## [Exercise]
Convert the text in all of the rows below into one JSON list of strings, with one string per line and no blank lines. Leave the pictures out of the list.

## [Data excerpts]
BEGIN
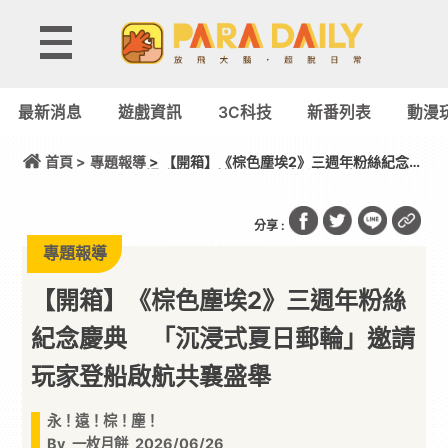
最新消息
遊戲資訊
3C科技
新番列表
動漫
首頁 >
專題報導
> 【開箱】《棕色塵埃2》三週年粉絲紀念慶
典 「沉浸式夏日郵輪」邀請玩家登船啟航共襄盛舉
分享 :
專題報導
【開箱】《棕色塵埃2》三週年粉絲
紀念慶典 「沉浸式夏日郵輪」邀請
玩家登船啟航共襄盛舉
永！遠！棕！塵！
By
一枚月餅
2026/06/26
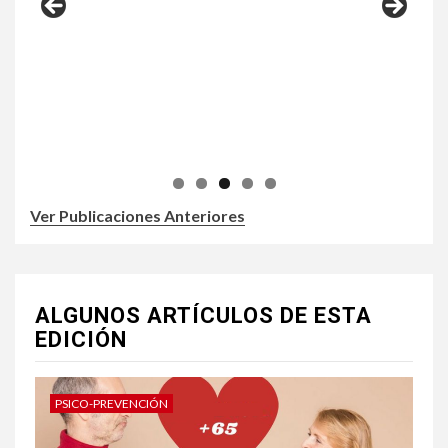
Ver Publicaciones Anteriores
ALGUNOS ARTÍCULOS DE ESTA
EDICIÓN
PSICO-PREVENCIÓN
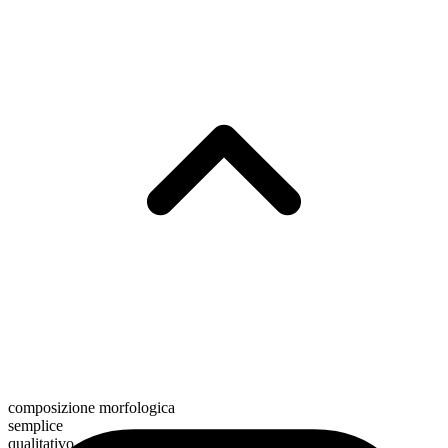
composizione morfologica
semplice
qualitativo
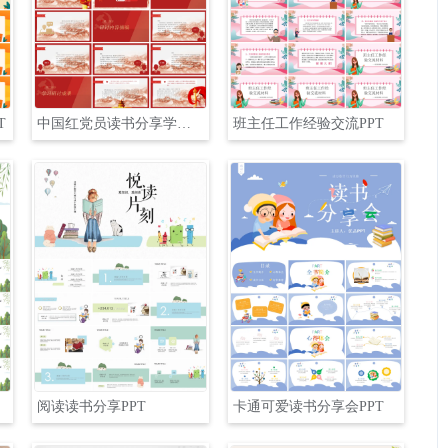
T
中国红党员读书分享学习交流会PPT
班主任工作经验交流PPT
阅读读书分享PPT
卡通可爱读书分享会PPT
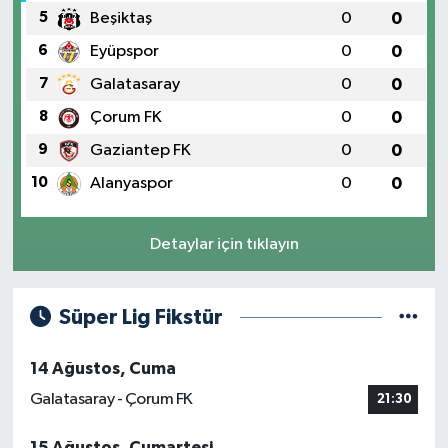
5
Beşiktaş
0
0
6
Eyüpspor
0
0
7
Galatasaray
0
0
8
Çorum FK
0
0
9
Gaziantep FK
0
0
10
Alanyaspor
0
0
Detaylar için tıklayın
Süper Lig Fikstür
14 Ağustos, Cuma
Galatasaray - Çorum FK
21:30
15 Ağustos, Cumartesi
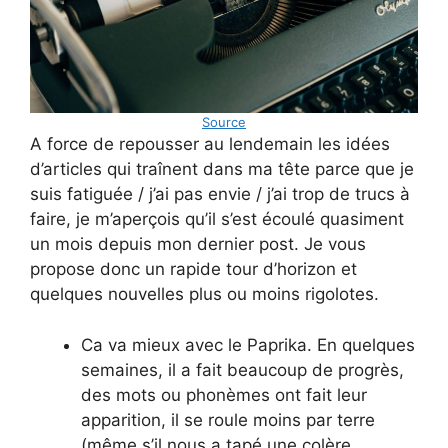
Source
A force de repousser au lendemain les idées
d’articles qui traînent dans ma tête parce que je
suis fatiguée / j’ai pas envie / j’ai trop de trucs à
faire, je m’aperçois qu’il s’est écoulé quasiment
un mois depuis mon dernier post. Je vous
propose donc un rapide tour d’horizon et
quelques nouvelles plus ou moins rigolotes.
Ca va mieux avec le Paprika. En quelques
semaines, il a fait beaucoup de progrès,
des mots ou phonèmes ont fait leur
apparition, il se roule moins par terre
(même s’il nous a tapé une colère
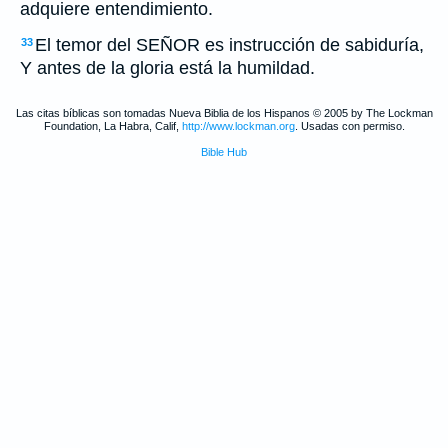
adquiere entendimiento.
El temor del SEÑOR es instrucción de sabiduría,
33
Y antes de la gloria está la humildad.
Las citas bíblicas son tomadas Nueva Biblia de los Hispanos © 2005 by The Lockman
Foundation, La Habra, Calif,
http://www.lockman.org
. Usadas con permiso.
Bible Hub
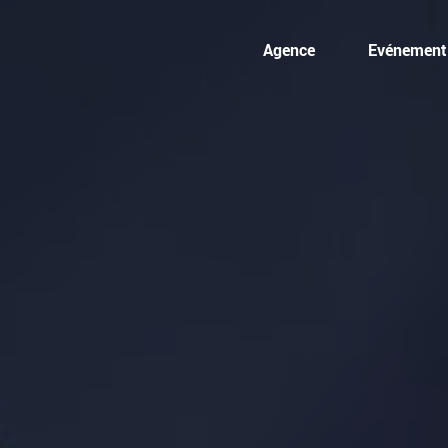
Agence
Evénementi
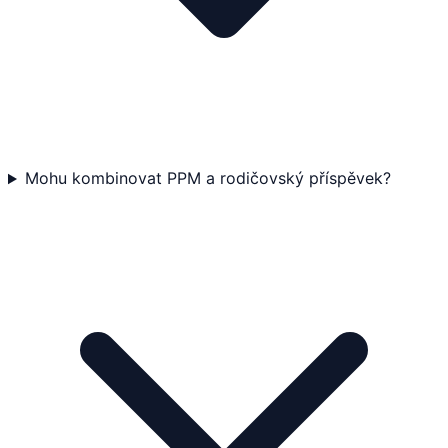
Mohu kombinovat PPM a rodičovský příspěvek?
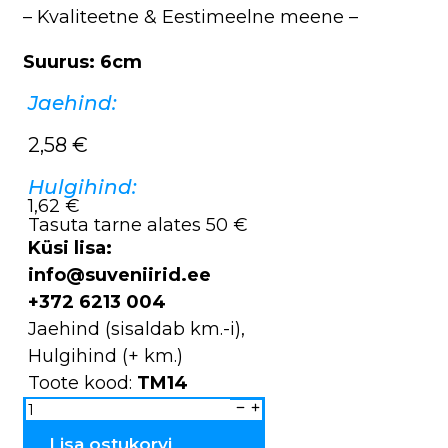
– Kvaliteetne & Eestimeelne meene –
Suurus: 6cm
Jaehind:
2,58
€
Hulgihind:
1,62 €
Tasuta tarne alates 50 €
Küsi lisa:
info@suveniirid.ee
+372 6213 004
Jaehind (sisaldab km.-i),
Hulgihind (+ km.)
Toote kood:
TM14
Magnetid
portselanist
TM14
kogus
Lisa ostukorvi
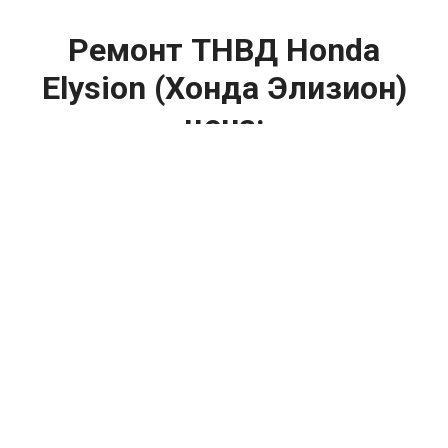
Ремонт ТНВД Honda
Elysion (Хонда Элизион)
цена:
Ремонт ТНВД
От 5900
₽
Замена ТНВД
От 9900
₽
Ремонт ТНВД дизельных двигателей
От 7900
₽
Ремонт бензиновых ТНВД
От 2000
₽
Диагностика ТНВД
От 3000
₽
Регулировка ТНВД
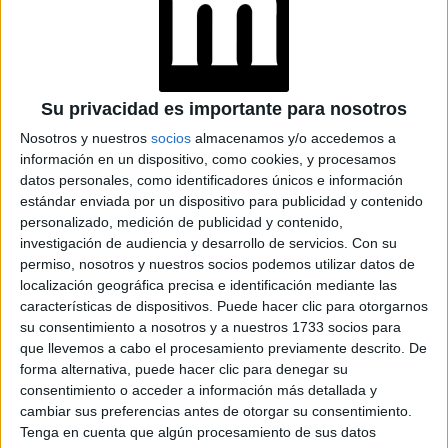
por ejemplo. Y encajes también, con incrustaciones,
reelaborados, no bordados, sino repintados. La paleta
consiste en verde brillante, caqui, beige, rosa, mucho
Virginie
negro y plata”
agregó
.
Su privacidad es importante para nosotros
Nosotros y nuestros
socios
almacenamos y/o accedemos a
información en un dispositivo, como cookies, y procesamos
datos personales, como identificadores únicos e información
estándar enviada por un dispositivo para publicidad y contenido
personalizado, medición de publicidad y contenido,
investigación de audiencia y desarrollo de servicios.
Con su
permiso, nosotros y nuestros socios podemos utilizar datos de
localización geográfica precisa e identificación mediante las
características de dispositivos. Puede hacer clic para otorgarnos
su consentimiento a nosotros y a nuestros 1733 socios para
que llevemos a cabo el procesamiento previamente descrito. De
forma alternativa, puede hacer clic para denegar su
consentimiento o acceder a información más detallada y
cambiar sus preferencias antes de otorgar su consentimiento.
Tenga en cuenta que algún procesamiento de sus datos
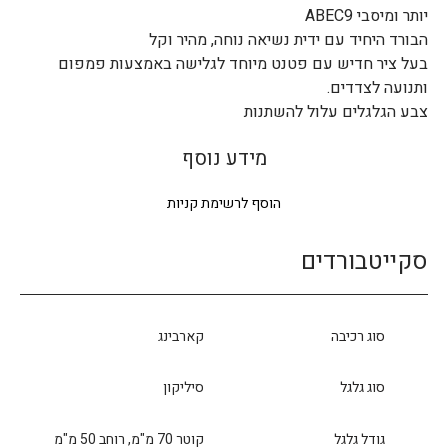
יותר ומיסבי ABEC9
הבורד היחיד עם ידית נשיאה נוחה, מהיר וקל
בעל ציר חדיש עם פטנט מיוחד לגלישה באמצעות פמפום
ותנועה לצדדים.
צבע הגלגלים עלול להשתנות
מידע נוסף
הוסף לרשימת קניות
סקייטבורדים
סוג רכיבה
קארבינג
סוג גלגל
סיליקון
גודל גלגל
קוטר 70 מ"מ, רוחב 50 מ"מ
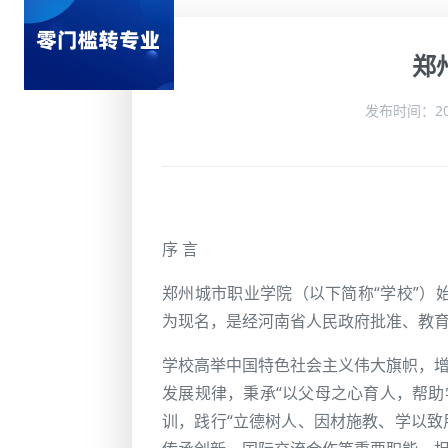
郑
发布时间：2
序 言
郑州城市职业学院（以下简称“学校”）始
为现名，是经河南省人民政府批准、教
学校高举中国特色社会主义伟大旗帜，增强
发展规律，秉承“以父母之心育人，帮助
训，践行“立德树人、因材施教、学以致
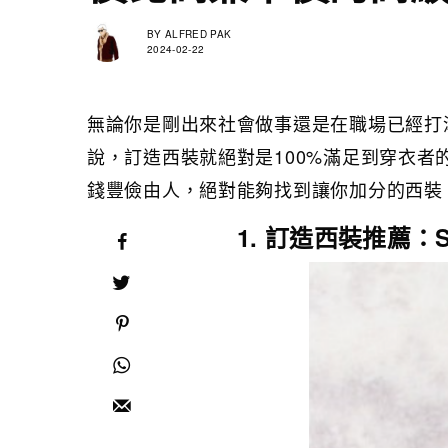
BY
ALFRED PAK
2024-02-22
無論你是剛出來社會做事還是在職場已經打
說，訂造西裝就絕對是100%滿足到穿衣
錢豐儉由人，絕對能夠找到讓你加分的西裝
1. 訂造西裝推薦：S.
END
## [Answer]
[
  "最新消息",
  "遊戲資訊",
  "3C科技",
  "新番列表",
  "動漫",
  "首頁 >",
  "專題報導",
  "> 【開箱】《棕色塵埃2》三週年粉絲紀念慶",
  "典 「沉浸式夏日郵輪」邀請玩家登船啟航共襄盛舉",
  "分享 :",
  "專題報導",
  "【開箱】《棕色塵埃2》三週年粉絲",
  "紀念慶典 「沉浸式夏日郵輪」邀請",
  "玩家登船啟航共襄盛舉",
  "永！遠！棕！塵！",
  "By",
  "一枚月餅",
  "2026/06/26",
  "Ver Publicaciones Anteriores",
  "ALGUNOS ARTÍCULOS DE ESTA",
  "EDICIÓN",
  "PSICO-PREVENCIÓN",
  "composizione morfologica",
  "semplice",
  "qualitativo",
  "T",
  "中国红党员读书分享学习交流会PPT",
  "班主任工作经验交流PPT",
  "阅读读书分享PPT",
  "卡通可爱读书分享会PPT",
  "5",
  "Beşiktaş",
  "0",
  "0",
  "6",
  "Eyüpspor",
  "0",
  "0",
  "7",
  "Galatasaray",
  "0",
  "0",
  "8",
  "Çorum FK",
  "0",
  "0",
  "9",
  "Gaziantep FK",
  "0",
  "0",
  "10",
  "Alanyaspor",
  "0",
  "0",
  "Detaylar için tıklayın",
  "Süper Lig Fikstür",
  "14 Ağustos, Cuma",
  "Galatasaray - Çorum FK",
  "21:30",
  "15 Ağustos, Cumartesi",
  "Source",
  "A force de repousser au lendemain les idées",
  "d’articles qui traînent dans ma tête parce que je",
  "suis fatiguée / j’ai pas envie / j’ai trop de trucs à",
  "faire, je m’aperçois qu’il s’est écoulé quasiment",
  "un mois depuis mon dernier post. Je vous",
  "propose donc un rapide tour d’horizon et",
  "quelques nouvelles plus ou moins rigolotes.",
  "Ca va mieux avec le Paprika. En quelques",
  "semaines, il a fait beaucoup de progrès,",
  "des mots ou phonèmes ont fait leur",
  "apparition, il se roule moins par terre",
  "(même s’il nous a tapé une colère",
  "adquiere entendimiento.",
  "El temor del SEÑOR es instrucción de sabiduría,",
  "33",
  "Y antes de la gloria está la humildad.",
  "Las citas bíblicas son tomadas Nueva Biblia de los Hispanos © 2005 by The Lockman",
  "Foundation, La Habra, Calif,",
  "http://www.lockman.org",
  ". Usadas con permiso.",
  "Bible Hub",
  "Agence",
  "Evénementi",
  "Mohu kombinovat PPM a rodičovský příspěvek?",
  "– Kvaliteetne & Eestimeelne meene –",
  "Suurus: 6cm",
  "Jaehind:",
  "2,58",
  "€",
  "Hulgihind:",
  "1,62 €",
  "Tasuta tarne alates 50 €",
  "Küsi lisa:",
  "info@suveniirid.ee",
  "+372 6213 004",
  "Jaehind (sisaldab km.-i),",
  "Hulgihind (+ km.)",
  "Toote kood:",
  "TM14",
  "Magnetid",
  "portselanist",
  "TM14",
  "kogus",
  "Lisa ostukorvi",
  "Ремонт ТНВД Honda",
  "Elysion (Хонда Элизион)",
  "цена:",
  "Ремонт ТНВД",
  "От 5900",
  "₽",
  "Замена ТНВД",
  "От 9900",
  "₽",
  "Ремонт ТНВД дизельных двигателей",
  "От 7900",
  "₽",
  "Ремонт бензиновых ТНВД",
  "От 2000",
  "₽",
  "Диагностика ТНВД",
  "От 3000",
  "₽",
  "Регулировка ТНВД",
  "por ejemplo. Y encajes también, con incrustaciones,",
  "reelaborados, no bordados, sino repintados. La paleta",
  "consiste en verde brillante, caqui, beige, rosa, mucho",
  "Virginie",
  "negro y plata”",
  "agregó",
  ".",
  "Su privacidad es importante para nosotros",
  "Nosotros y nuestros",
  "socios",
  "almacenamos y/o accedemos a",
  "información en un dispositivo, como cookies, y procesamos",
  "datos personales, como identificadores únicos e información",
  "estándar enviada por un dispositivo para publicidad y contenido",
  "personalizado, medición de publicidad y contenido,",
  "investigación de audiencia y desarrollo de servicios.",
  "Con su",
  "permiso, nosotros y nuestros socios podemos utilizar datos de",
  "localización geográfica precisa e identificación mediante las",
  "características de dispositivos. Puede hacer clic para otorgarnos",
  "su consentimiento a nosotros y a nuestros 1733 socios para",
  "que llevemos a cabo el procesamiento previamente descrito. De",
  "forma alternativa, puede hacer clic para denegar su",
  "consentimiento o acceder a información más detallada y",
  "cambiar sus preferencias antes de otorgar su consentimiento.",
  "Tenga en cuenta que algún procesamiento de sus datos",
  "יותר ומיסבי ABEC9",
  "הבורד היחיד עם ידית נשיאה נוחה, מהיר וקל",
  "בעל ציר חדיש עם פטנט מיוחד לגלישה באמצעות פמפום",
  "ותנועה לצדדים.",
  "צבע הגלגלים עלול להשתנות",
  "מידע נוסף",
  "הוסף לרשימת קניות",
  "סקייטבורדים",
  "סוג רכיבה",
  "קארבינג",
  "סוג גלגל",
  "סיליקון",
  "גודל גלגל",
  "קוטר 70 מ\"מ, רוחב 50 מ\"מ",
  "郑",
  "发布时间：2",
  "序 言",
  "郑州城市职业学院（以下简称“学校”）始",
  "为现名，是经河南省人民政府批准、教",
  "学校高举中国特色社会主义伟大旗帜，增强",
  "发展规律，秉承“以父母之心育人，帮助",
  "训，践行“立德树人、因材施教、学以致",
  "BY",
  "ALFRED PAK",
  "2024-02-22",
  "無論你是剛出來社會做事還是在職場已經打",
  "說，訂造西裝就絕對是100%滿足到穿衣",
  "錢豐儉由人，絕對能夠找到讓你加分的西裝",
  "1. 訂造西裝推薦：S."
]